I saw a version of these completely delectable little cheesecakes on Saturday Kitchen and thought that I must give them a go. Wow! The TV didn’t do them justice – the rich, smooth creaminess of the cheesecake is perfectly contrasted by the warm, sweet, lusciousness of the strawberries, their flavour emphasised by balsamic vinegar (most unexpected). They look fabulous, are so easy to make and taste out of this world!
What you need…
4 x chefs’ rings, 5.5cm diametre x 6cm deep (easily available online)
10 Amaretti biscuits
250g cream cheese
125g caster sugar
125g crème fraiche
240ml double cream
1 vanilla pod, seeds scraped out
for the strawberries
200g strawberries, hulled and quartered
2 teaspoons caster sugar
2 teaspoons balsamic vinegar
What to do…
In a large bowl, tip in your cream cheese, caster sugar, crème fraiche, double cream and vanilla seeds. Whisk until smooth and thickened up so that the whisks leave a distinct trail.

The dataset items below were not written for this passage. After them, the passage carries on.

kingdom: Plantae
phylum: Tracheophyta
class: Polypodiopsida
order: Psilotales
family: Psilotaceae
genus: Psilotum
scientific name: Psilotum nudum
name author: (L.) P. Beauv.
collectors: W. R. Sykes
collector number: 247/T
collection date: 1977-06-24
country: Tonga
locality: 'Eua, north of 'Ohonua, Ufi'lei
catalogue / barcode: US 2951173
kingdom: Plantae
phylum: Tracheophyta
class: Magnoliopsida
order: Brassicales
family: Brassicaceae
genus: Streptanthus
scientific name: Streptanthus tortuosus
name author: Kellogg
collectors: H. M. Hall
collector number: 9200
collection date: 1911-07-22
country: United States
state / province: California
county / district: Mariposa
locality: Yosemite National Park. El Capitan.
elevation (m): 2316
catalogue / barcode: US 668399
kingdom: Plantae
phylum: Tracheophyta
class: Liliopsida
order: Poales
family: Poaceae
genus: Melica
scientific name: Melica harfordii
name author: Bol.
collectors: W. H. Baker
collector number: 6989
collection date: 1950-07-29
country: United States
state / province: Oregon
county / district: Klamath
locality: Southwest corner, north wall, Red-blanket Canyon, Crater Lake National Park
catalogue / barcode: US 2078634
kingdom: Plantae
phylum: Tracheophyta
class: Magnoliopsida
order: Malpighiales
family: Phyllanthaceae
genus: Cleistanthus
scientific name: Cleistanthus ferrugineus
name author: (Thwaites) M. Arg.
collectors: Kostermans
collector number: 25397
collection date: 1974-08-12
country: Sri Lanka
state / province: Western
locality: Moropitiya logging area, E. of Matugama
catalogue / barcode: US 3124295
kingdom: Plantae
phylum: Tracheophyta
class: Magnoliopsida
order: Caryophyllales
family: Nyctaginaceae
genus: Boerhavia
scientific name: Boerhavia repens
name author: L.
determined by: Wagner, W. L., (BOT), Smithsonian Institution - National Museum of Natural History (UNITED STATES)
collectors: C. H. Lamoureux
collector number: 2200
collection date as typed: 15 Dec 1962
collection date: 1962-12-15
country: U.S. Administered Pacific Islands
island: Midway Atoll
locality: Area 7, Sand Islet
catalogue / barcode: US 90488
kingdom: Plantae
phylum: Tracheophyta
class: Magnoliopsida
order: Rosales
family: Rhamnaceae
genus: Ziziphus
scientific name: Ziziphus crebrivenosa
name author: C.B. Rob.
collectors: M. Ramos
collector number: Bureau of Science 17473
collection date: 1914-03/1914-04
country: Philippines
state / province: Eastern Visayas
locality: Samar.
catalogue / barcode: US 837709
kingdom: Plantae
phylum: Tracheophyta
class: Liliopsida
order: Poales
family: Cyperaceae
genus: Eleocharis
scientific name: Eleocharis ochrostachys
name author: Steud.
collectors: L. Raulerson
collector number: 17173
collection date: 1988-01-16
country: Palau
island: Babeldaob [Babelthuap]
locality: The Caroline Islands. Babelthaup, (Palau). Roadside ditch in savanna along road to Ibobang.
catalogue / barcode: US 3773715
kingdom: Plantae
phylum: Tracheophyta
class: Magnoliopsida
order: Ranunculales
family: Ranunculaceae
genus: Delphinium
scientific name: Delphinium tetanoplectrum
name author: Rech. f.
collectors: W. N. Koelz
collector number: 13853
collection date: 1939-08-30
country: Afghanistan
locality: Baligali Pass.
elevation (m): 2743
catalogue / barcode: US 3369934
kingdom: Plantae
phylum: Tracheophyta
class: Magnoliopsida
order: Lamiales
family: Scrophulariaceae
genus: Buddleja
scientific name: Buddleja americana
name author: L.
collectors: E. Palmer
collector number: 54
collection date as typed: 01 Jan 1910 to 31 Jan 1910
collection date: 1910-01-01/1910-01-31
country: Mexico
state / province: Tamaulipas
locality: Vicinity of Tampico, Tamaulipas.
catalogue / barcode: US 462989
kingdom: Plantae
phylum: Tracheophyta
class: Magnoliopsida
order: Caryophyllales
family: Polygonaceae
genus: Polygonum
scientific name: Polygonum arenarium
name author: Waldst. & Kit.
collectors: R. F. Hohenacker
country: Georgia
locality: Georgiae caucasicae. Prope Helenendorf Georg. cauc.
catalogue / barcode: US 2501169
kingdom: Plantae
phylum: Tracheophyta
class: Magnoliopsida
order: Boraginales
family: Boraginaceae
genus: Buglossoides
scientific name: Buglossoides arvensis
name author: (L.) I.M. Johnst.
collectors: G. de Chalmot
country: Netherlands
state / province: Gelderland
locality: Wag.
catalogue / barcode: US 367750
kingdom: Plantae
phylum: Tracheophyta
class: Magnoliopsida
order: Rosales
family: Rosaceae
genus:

Place the chefs’ rings on a flat plate, lined with Bake O Glide or parchment paper. Spoon the cheesecake mixture into each ring, pushing the mixture down to make sure there are no gaps. Smooth off the top with a palette knife and pop them in the fridge for at least 2 hours to set. If you are having friends around for dinner, you can do this bit in the morning and leave the rest until you are about ready to serve.
Just before you are ready to serve, pop your Amaretti biscuits into a plastic zip-lock bag and using a rolling pin, crush them inside the bag to create a dusting.
Remove the cheesecakes from the fridge and set aside at room temperature for 5 minutes.
Place the Amaretti crumbs on a plate and then dip each of the cheesecakes in their chefs’ rings into the crumbs, 2 – 3 times if necessary – to make sure that the end is thoroughly covered. Dip both ends in the Amaretti crumbs.
Then, hold your breath (!) and lightly shake each cheesecake from the chefs’ ring onto its serving plate. Despite your total disbelief, it will gently drop down the ring and then plop out beautifully onto your serving plate – looking gorgeous!
Meanwhile, heat a saucepan over a high heat. Tip in the strawberries and sugar and cook, stirring continually for about 1 minute. Pour over the balsamic and cook for a further 1 minute.
Spoon some of the strawberries onto the plate alongside the cheesecake. Absolutely delicious – the strawberries contrast the cheesecake perfectly, both elements enhancing the flavour of the other. Serve your vanilla and Amaretti cheesecakes with balsamic-infused strawberries together with a wee glass of Disaronno Italian liqueur or a lovely little dessert wine to complete the indulgence! Yum!
Chefs’ rings are almost like slices of metal piping you might expect on a building site! Another description would that of a cookie cutter, double the normal depth.
Stuart Gillies, with James Martin on Saturday Kitchen
Really easy, the only nervy bit is when you’re watching the cheesecake slowly drop through the chefs’ rings but be patient, and it will be fine!